It's my favorite sub-genre of metal by far (I'm also guilty of not liking a single one of those bands), but there's no denying how ridiculous it is with the excessive posturing and dudes 20+ years my senior still judging the worth of bands by whether or not they seem truly "devoted to evil". To an outsider it's all just "screamo" at the end of the day.


----------



## MFB (Jan 31, 2019)

KnightBrolaire said:


> trv kvlt is a meme at this point, just like the whole "black metal is just surf music with distortion" one.



Ain't that the truth, BROTHER


----------



## Descent (Jan 31, 2019)

If all BM is sped up distorted surf music, then it means BM=klezmer as surf rock is generally slowed down klezmer music. 

if surf rock = klezmer on guitar
and Black metal = distorted surf rock
then Black metal = klezmer

Ouch...now I've definitely painted a target on my head


----------



## Xaios (Jan 31, 2019)

MFB said:


> Ain't that the truth, BROTHER



Thanks, now I'm imagining Larry Conklin (the bad one) in corpse paint making the "Hawaiian sound."


----------



## KnightBrolaire (Feb 11, 2019)

mildly interesting interview with the director of the film (Akerlund).
http://www.metalinjection.net/inter...yhems-support-and-more-in-exclusive-interview


----------



## PunkBillCarson (Feb 12, 2019)

This is going to be the Dragonball: Evolution of black metal.


----------



## KnightBrolaire (Feb 17, 2019)

arnold seemed to like it.


----------



## 777timesgod (Mar 13, 2019)

I am surprised that so many BM guys are happy over this movie. It basically exposes their idols (not that we did not know, I am referring to the general public) as petty children who killed people/messed up their lives/were desperate attention whores. The irony is that the final tragedies (death of Mayhem members, imprisonment of Varg and that guy from Emperor) stopped the mess from getting bigger...
Seriously, to all who give Nu-metal a bad rap (pun intended), they cannot compare with the BM scene. The desperation coming from these people to get attention and then pretend to be devoted "kult artists" who are out there and ahead of the pack is mind boggling. Shame because some underground BM bands are really interesting and I always return to their stuff.
Have not watched the movie yet but I heard good stuff about the production and overall presentation. Naturally, it caused reactions from the surviving members who want their side of the story to come forward.


----------



## Demiurge (Mar 13, 2019)

777timesgod said:


> I am surprised that so many BM guys are happy over this movie. It basically exposes their idols (not that we did not know, I am referring to the general public) as petty children who killed people/messed up their lives/were desperate attention whores.

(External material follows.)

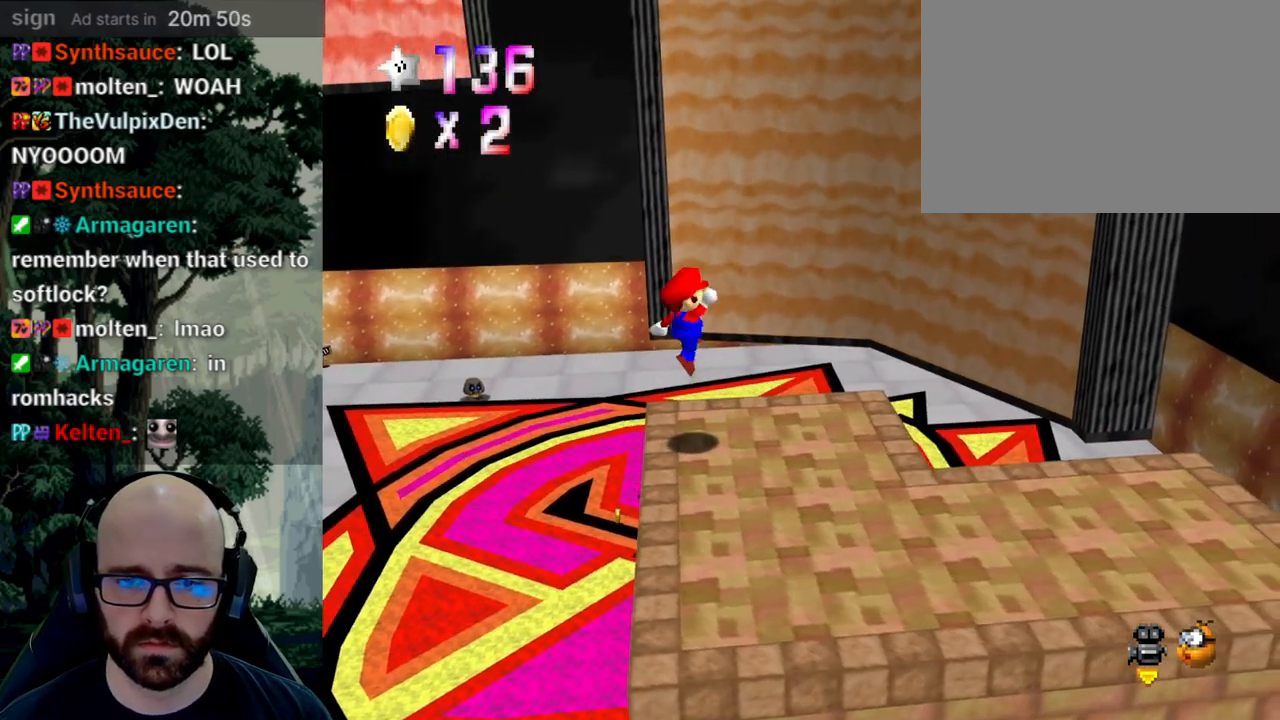
Gameplay with a controller (Xbox layout); each line is a JSON object with the inputs held at the frame after it. "events" lists button and stick changes between this image and that frame as [ms after this image, input, new state], when the widget could be followed in between. Not read: B DPAD_DOWN DPAD_LEFT DPAD_RIGHT DPAD_UP L1 L2 L3 R1 R2 R3 SELECT START Y.
{"buttons": ["A"], "left_stick": "up-right", "right_stick": "down", "events": [[283, "left_stick", "up-right"], [450, "A", "down"], [450, "right_stick", "down"]]}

Maybe that's actually a healthy thing to realize. I mean, I don't think anyone can look back at their youthful indiscretions, etc. without a sense of perspective. A lot of rebellious kids take themselves too seriously- and sometimes they do interesting things, sometimes they do ridiculous things, and sometimes they do stupid shit that fucks up their lives. These kids managed to do all three at the same time and that's at least an interesting story.


----------



## 777timesgod (Mar 14, 2019)

Demiurge said:


> Maybe that's actually a healthy thing to realize. I mean, I don't think anyone can look back at their youthful indiscretions, etc. without a sense of perspective. A lot of rebellious kids take themselves too seriously- and sometimes they do interesting things, sometimes they do ridiculous things, and sometimes they do stupid shit that fucks up their lives. These kids managed to do all three at the same time and that's at least an interesting story.



I could not agree more, it is good to know that similar events (at least of this magnitude) are not happening by metalheads. You hear the odd theft or beatdown or murder but not a string of back-to-back happenings.
Taking yourself too seriously in the metal genre is insane, it is practically entertainment and 99.9% of metalheads cannot compose (in a classical way, different than writing a song) properly or write intelligent/deep lyrics most of the time. It is a musical style aimed at emotions and it has its place of course in our lives but it must not consume one to the point of speaking/dressing/acting in a certain way 24/7.


----------



## Demiurge (Mar 14, 2019)

It's probably a cheap explanation to offer, but what happened could maybe have only been a 'before the internet' kind of thing. Had Euronymous & co. been born 10-15 years later, they could have known the delight of pretending to do stuff on social media in lieu of actually doing it.


----------



## Xaios (Mar 14, 2019)

Demiurge said:


> It's probably a cheap explanation to offer, but what happened could maybe have only been a 'before the internet' kind of thing. Had Euronymous & co. been born 10-15 years later, they could have known the delight of pretending to do stuff on social media in lieu of actually doing it.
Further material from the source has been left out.